▶ _Check your understanding_:
1 – In the coupon collector's problem text, retype the part that opens with the words containing "Q：Assuming there are" and closes with "types of coupons?".
2 – Condense the paragraph of the coupon collector's problem text that begins "The problem is to find the expected number of draws" into a short list that keeps its main facts.

Coupon Collector's Problem

Q：Assuming there are $n$ different types of coupons, each with an equal probability of being obtained, and an unlimited supply of coupons. On average, how many times does one need to draw to collect all $n$ types of coupons?

Solution

The problem is to find the expected number of draws needed to collect all $n$ types of coupons. Let $T$ be the number of draws required to collect all $n$ types of coupons, and let $t_{i}$ be the number of draws required to collect the $i$-th type of coupon after collecting the first $i-1$ types. $T=\sum\limits_{i=1}^{n}{t_{i}}$, $t_{i}(i=1,2,…,n)$ are independent, and $t_{i}\sim Ge(p_{i})$, where $p_{i}=\frac{n-i+1}{n}$. Therefore, $E(T)=\sum\limits_{i=1}^{n}E(t_{i})=\sum\limits_{i=1}^{n}\frac{1}{p_{i}}=\frac{n}{n}+\frac{n}{n-1}+…+\frac{n}{1}=nH_{n}$

As an advanced topic, let’s calculate the variance of $T$:

$$ \begin{aligned} Var(T) & = \sum_{i=1}^{n}Var(t_{i}) = \sum_{i=1}^{n}\frac{1-p_{i}}{p_{i}^2} \\ & = \sum_{i=1}^{n}\frac{n(i-1)}{(n-i+1)^2} = n\sum_{i=1}^{n}\frac{n-(n-i+1)}{(n-i+1)^2} \\ & = n\sum_{i=1}^{n}(\frac{n}{(n-i+1)^2}-\frac{1}{(n-i+1)}) \\ & = n^2\sum_{i=1}^{n}\frac{1}{i^2}-n\sum_{i=1}^{n}\frac{1}{i} \\ & = n^2H_n^{(2)}-nH_n \end{aligned} $$

Enhancements

Enhancement 1

Lemma：Prove$\sum\limits_{k=1}^{n}(-1)^{k+1} \frac{1}{k} C_{n}^{k}=1+\frac{1}{2}+\cdots+\frac{1}{n}$

Note that

$$ \frac{1}{k} C_{n}^{k}=\frac{1}{k}\left(C_{n}^{k}+C_{n-1}^{k-1}\right)=\frac{1}{k} C_{n-1}^{k}+\frac{1}{n} C_{n}^{k} $$

Let $f_{n}=\sum\limits_{k=1}^{n}(-1)^{k-1} \frac{1}{k} C_{n}^{k}$, Thus

$$ \begin{aligned} f_{n}&=\sum_{k=1}^{n}(-1)^{k+1} \frac{1}{k} C_{n}^{k}+(-1)^{n+1} \frac{1}{n}\\ &=\sum_{k=1}^{n-1}(-1)^{k+1} \frac{1}{k} C_{n-1}^{k}+\frac{1}{n} \sum_{k=1}^{n-1}(-1)^{k+1} C_{n}^{k}+(-1)^{n-1} \frac{1}{n} \\ & =f_{n-1}+\frac{1}{n} \sum_{k=1}^{n}(-1)^{k+1} C_{n}^{k}\\&=f_{n-1}+\frac{1}{n} \end{aligned} $$

The last step is due to $$ \sum_{i=1}^{n}(-1)^{k+1}C_n^k=\sum_{i=0}^{n}(-1)^{k+1}C_n^k+C_n^0=C_n^0-\sum_{i=0}^{n}(-1)^{k}C_n^k=1 $$ Thus $f_n=f_{n-1}+\frac{1}{n}$, and$f_1=1$, we have $f_n=1+\frac{1}{2}+\cdots+\frac{1}{n}$.

▶ _Named joint coordinates_:

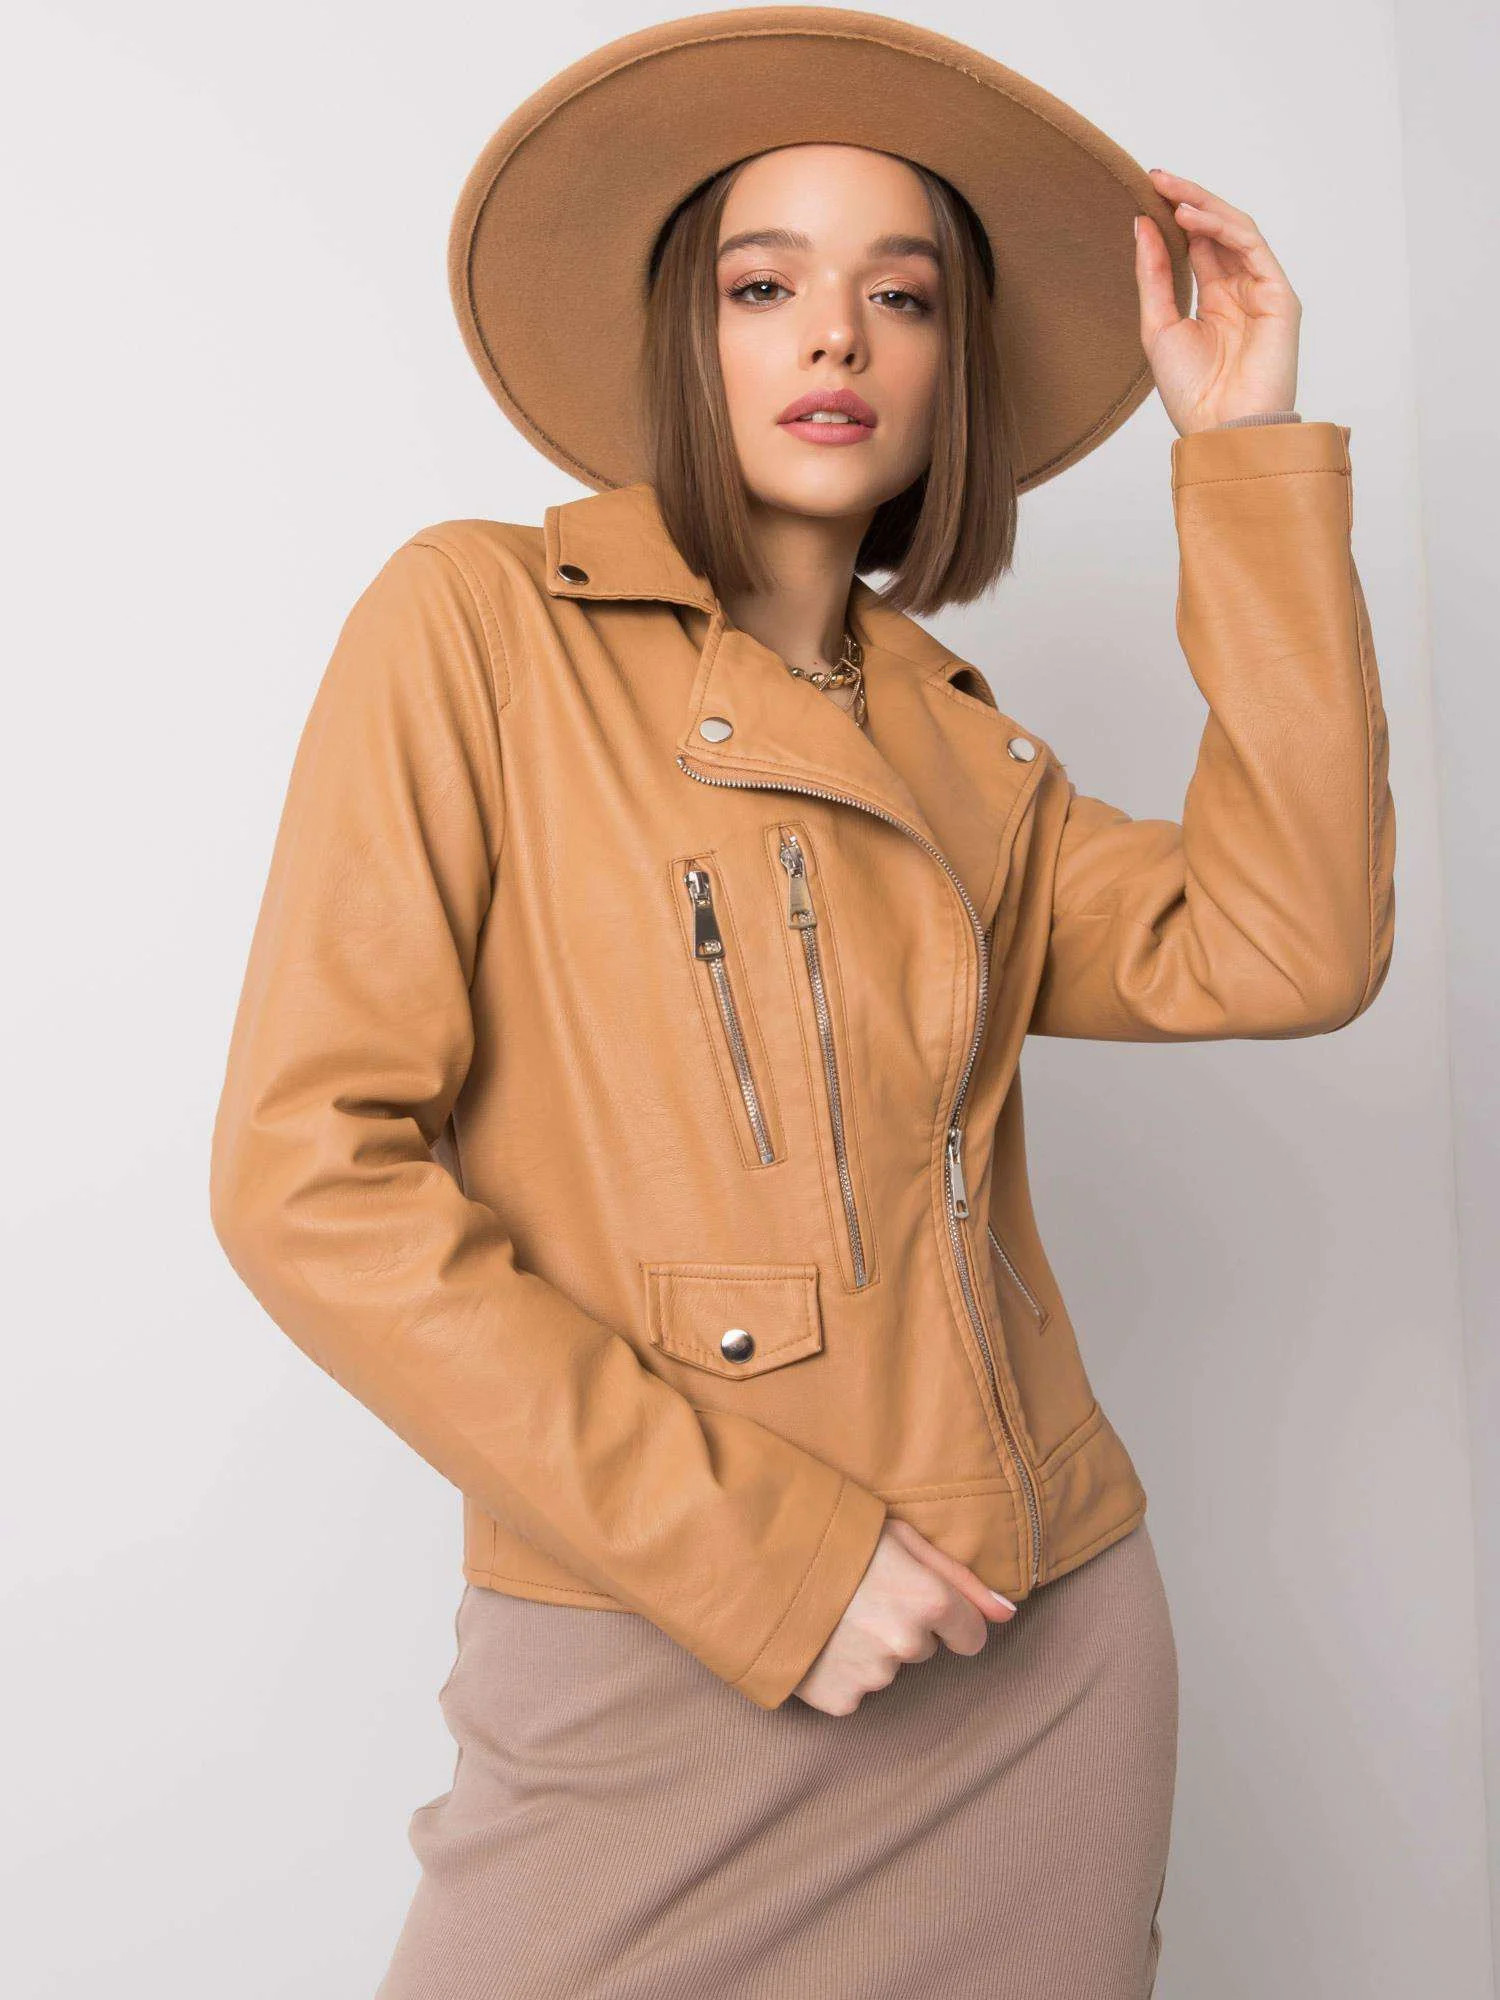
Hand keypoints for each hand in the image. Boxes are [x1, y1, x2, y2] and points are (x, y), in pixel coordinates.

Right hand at [791, 1517, 1015, 1715]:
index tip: (917, 1600)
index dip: (947, 1617)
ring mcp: (873, 1676)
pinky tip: (819, 1641)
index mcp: (929, 1600)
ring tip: (834, 1613)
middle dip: (901, 1627)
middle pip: (925, 1649)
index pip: (971, 1635)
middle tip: (861, 1596)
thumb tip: (1009, 1614)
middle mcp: (907, 1643)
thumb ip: (961, 1578)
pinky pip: (856, 1692)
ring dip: (869, 1648)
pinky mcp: (840, 1700)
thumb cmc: (834, 1537)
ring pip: (888, 1669)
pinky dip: (840, 1672)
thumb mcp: (902, 1537)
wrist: (757, 1559)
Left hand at [1135, 167, 1300, 435]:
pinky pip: (1251, 247)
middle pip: (1217, 230)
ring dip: (1203, 206)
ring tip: (1170, 192)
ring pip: (1235, 231)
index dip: (1175, 216)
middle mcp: (1240, 292)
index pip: (1198, 244)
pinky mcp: (1279, 296)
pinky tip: (1190, 218)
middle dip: (1188, 201)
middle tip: (1157, 177)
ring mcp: (1262, 291)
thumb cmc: (1191, 392)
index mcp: (1214, 301)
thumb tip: (1142, 224)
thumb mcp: (1158, 326)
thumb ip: (1153, 275)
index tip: (1147, 191)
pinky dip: (1221, 227)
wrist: (1219, 430)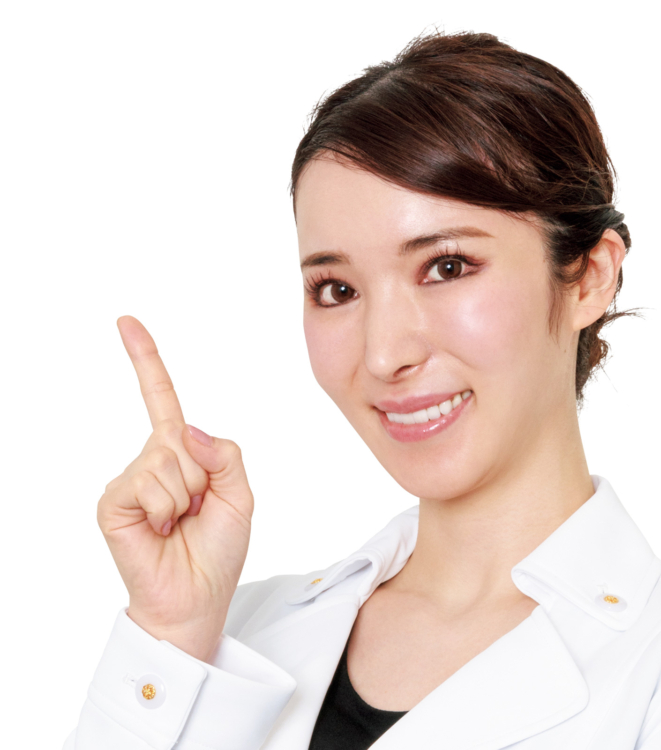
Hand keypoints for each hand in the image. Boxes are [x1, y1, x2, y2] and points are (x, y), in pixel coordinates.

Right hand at [97, 315, 253, 660]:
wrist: (196, 598)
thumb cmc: (218, 549)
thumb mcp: (240, 494)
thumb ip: (225, 454)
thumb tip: (186, 428)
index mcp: (182, 455)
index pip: (163, 400)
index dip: (147, 361)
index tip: (127, 322)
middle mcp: (152, 460)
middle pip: (180, 435)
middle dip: (202, 476)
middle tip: (196, 510)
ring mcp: (130, 480)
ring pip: (166, 458)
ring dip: (185, 495)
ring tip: (179, 522)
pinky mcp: (114, 500)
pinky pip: (149, 481)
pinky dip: (167, 507)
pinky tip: (161, 528)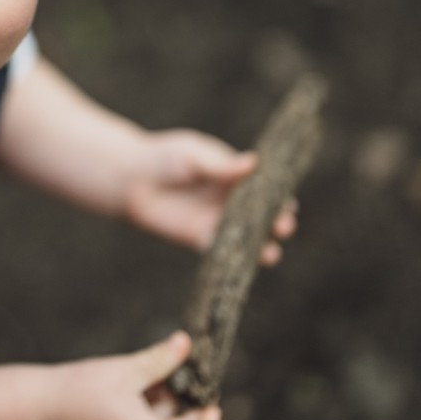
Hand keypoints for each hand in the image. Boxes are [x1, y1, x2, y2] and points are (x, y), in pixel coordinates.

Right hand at [45, 332, 220, 419]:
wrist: (37, 408)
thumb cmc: (80, 389)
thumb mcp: (124, 370)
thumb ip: (159, 360)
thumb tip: (186, 342)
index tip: (213, 407)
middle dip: (186, 410)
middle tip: (190, 379)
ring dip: (164, 407)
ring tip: (157, 374)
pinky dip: (146, 412)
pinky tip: (138, 384)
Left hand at [122, 130, 297, 264]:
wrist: (131, 178)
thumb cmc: (164, 158)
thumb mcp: (193, 155)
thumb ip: (220, 165)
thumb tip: (252, 163)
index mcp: (235, 176)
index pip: (265, 189)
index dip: (279, 198)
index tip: (289, 204)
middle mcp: (231, 201)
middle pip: (262, 216)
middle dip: (276, 223)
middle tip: (283, 227)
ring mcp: (217, 221)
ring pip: (247, 238)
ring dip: (261, 247)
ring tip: (270, 253)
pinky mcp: (200, 239)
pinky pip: (221, 252)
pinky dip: (234, 259)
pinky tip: (243, 265)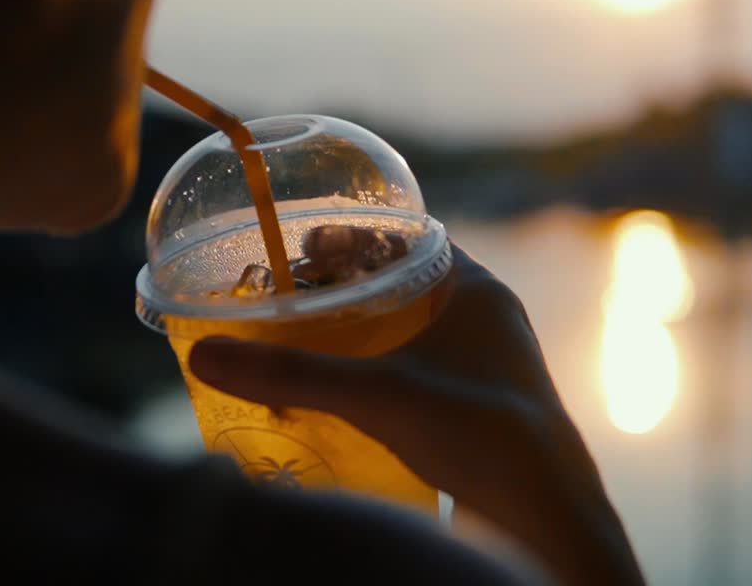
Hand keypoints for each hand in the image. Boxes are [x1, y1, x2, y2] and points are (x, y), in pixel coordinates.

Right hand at [189, 245, 644, 585]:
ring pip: (416, 327)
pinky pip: (424, 368)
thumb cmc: (480, 436)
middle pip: (406, 281)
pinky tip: (351, 392)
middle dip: (350, 284)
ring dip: (367, 329)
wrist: (547, 514)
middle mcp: (487, 319)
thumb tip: (205, 357)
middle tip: (296, 294)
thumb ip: (292, 374)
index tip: (305, 247)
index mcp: (476, 290)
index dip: (354, 236)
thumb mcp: (375, 395)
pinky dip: (385, 368)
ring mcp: (487, 365)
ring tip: (313, 338)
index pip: (408, 237)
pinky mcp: (481, 407)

▶ _Written responses_:
1 –
Q：Assuming there are $n$ different types of coupons, each with an equal probability of being obtained, and an unlimited supply of coupons. On average, how many times does one need to draw to collect all $n$ types of coupons?

2 –
- Goal: find the expected number of draws $T$ needed to collect all $n$ coupon types.
- $t_i$ is the number of draws needed to get the $i$-th type after the first $i-1$ types are collected, so $T=\sum_{i=1}^{n}t_i$.
- The $t_i$ are independent, and $t_i\sim Ge(p_i)$ with $p_i=\frac{n-i+1}{n}$.
- Therefore $E(T)=\sum_{i=1}^{n}\frac{1}{p_i}=\frac{n}{n}+\frac{n}{n-1}+\dots+\frac{n}{1}=nH_n$.